You can also get smoked Pinlocks for sunny days (not that useful where I’m writing from in Manchester!) – and amber versions for improved vision in low light (now you’re talking!).<
Not many really – and none of them are a fraction of the drawback of having your visor fogging up all the time. They’re an extra cost on top of a visor – usually around £30ish. They sometimes slightly impare your vision, with reflections from your face under some riding conditions. They’re pretty good in terms of not distorting the light that comes through, but arguably not as good as not having the Pinlock there in the first place.
The original Pinlocks also don’t cover the entire surface of the visor. I had a Shoei XR1000 with a Pinlock on it once and the top of the Pinlock used to get in the way of my vision when I was going for it.
They’re also not always 100%. A recent ride across the Alps with a Pinlock Max Vision and it started to fog up going over the tops – which was a surprise!
However, Pinlock have now launched a range of various strengths of anti-fogs – Pinlock 70, 90 and 120 – with the 120’s being for pro motorcycle racers. So maybe that points to not all Pinlocks being equal!
I do quite often read about folks who don’t get on with Pinlocks though. And quite often it’s because people buy them and don’t realise there’s a yellowish scratch-protective backing that’s on them! They just grab the Pinlock, stick it on their helmet and find everything looks blurry.
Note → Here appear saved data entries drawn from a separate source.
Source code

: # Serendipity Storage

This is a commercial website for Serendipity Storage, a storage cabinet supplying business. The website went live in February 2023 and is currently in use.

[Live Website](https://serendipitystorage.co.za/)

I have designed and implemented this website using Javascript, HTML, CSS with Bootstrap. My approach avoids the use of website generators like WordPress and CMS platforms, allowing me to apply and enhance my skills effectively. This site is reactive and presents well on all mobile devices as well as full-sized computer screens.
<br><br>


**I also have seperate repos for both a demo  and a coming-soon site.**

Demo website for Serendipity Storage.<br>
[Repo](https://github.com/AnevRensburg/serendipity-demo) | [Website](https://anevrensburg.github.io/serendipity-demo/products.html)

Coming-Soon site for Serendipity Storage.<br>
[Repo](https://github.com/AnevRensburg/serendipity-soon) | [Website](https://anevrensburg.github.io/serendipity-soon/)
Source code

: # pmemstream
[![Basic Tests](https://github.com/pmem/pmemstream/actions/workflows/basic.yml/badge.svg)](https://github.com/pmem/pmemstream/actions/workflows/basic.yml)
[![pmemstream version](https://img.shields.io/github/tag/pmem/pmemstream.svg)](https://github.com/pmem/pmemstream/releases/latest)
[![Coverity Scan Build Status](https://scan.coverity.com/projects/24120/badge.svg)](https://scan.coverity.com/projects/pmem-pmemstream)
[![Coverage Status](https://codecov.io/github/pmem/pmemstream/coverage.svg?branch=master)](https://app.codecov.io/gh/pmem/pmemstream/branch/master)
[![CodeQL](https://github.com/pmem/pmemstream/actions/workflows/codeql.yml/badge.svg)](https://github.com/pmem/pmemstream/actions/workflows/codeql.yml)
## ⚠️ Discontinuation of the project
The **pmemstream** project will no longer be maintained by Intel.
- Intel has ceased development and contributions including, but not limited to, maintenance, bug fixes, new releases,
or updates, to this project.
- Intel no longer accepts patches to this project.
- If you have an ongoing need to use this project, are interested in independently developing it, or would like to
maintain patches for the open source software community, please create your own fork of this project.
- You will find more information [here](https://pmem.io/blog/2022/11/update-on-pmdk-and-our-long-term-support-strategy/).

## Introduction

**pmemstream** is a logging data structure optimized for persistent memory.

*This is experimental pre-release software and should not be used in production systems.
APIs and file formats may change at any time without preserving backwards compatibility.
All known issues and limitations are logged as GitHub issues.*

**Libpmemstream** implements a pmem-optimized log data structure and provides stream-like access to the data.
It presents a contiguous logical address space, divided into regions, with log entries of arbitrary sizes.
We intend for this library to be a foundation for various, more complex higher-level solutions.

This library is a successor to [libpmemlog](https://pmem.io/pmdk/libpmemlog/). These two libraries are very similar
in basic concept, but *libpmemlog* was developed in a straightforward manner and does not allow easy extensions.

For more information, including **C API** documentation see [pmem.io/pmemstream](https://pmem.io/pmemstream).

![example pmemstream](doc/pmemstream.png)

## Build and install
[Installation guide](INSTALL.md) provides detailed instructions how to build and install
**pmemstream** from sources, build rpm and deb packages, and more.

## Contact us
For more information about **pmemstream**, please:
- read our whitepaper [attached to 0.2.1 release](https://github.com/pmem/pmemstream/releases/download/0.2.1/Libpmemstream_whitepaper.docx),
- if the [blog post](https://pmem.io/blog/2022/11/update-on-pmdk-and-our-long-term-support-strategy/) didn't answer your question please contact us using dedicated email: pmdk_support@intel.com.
To be honest, it’s not really their fault because it’s not that obvious when you buy one; and the instruction diagrams don’t show there’s a backing that needs removing.
But now you know, peel off the backing first before using your Pinlock – you’ll find it much better that way!
AGV, Arai, Airoh, BMW, Box, Caberg, Givi, Gmax, Grex, HJC, KBC, Lazer, LS2, Marushin, Nolan, Nitro, Schuberth, Scorpion, Shark, Spada, Shoei, Suomy, Takachi, X-lite. They also produce a range of universal Pinlocks that should fit your more generic, more obscure brands of helmet.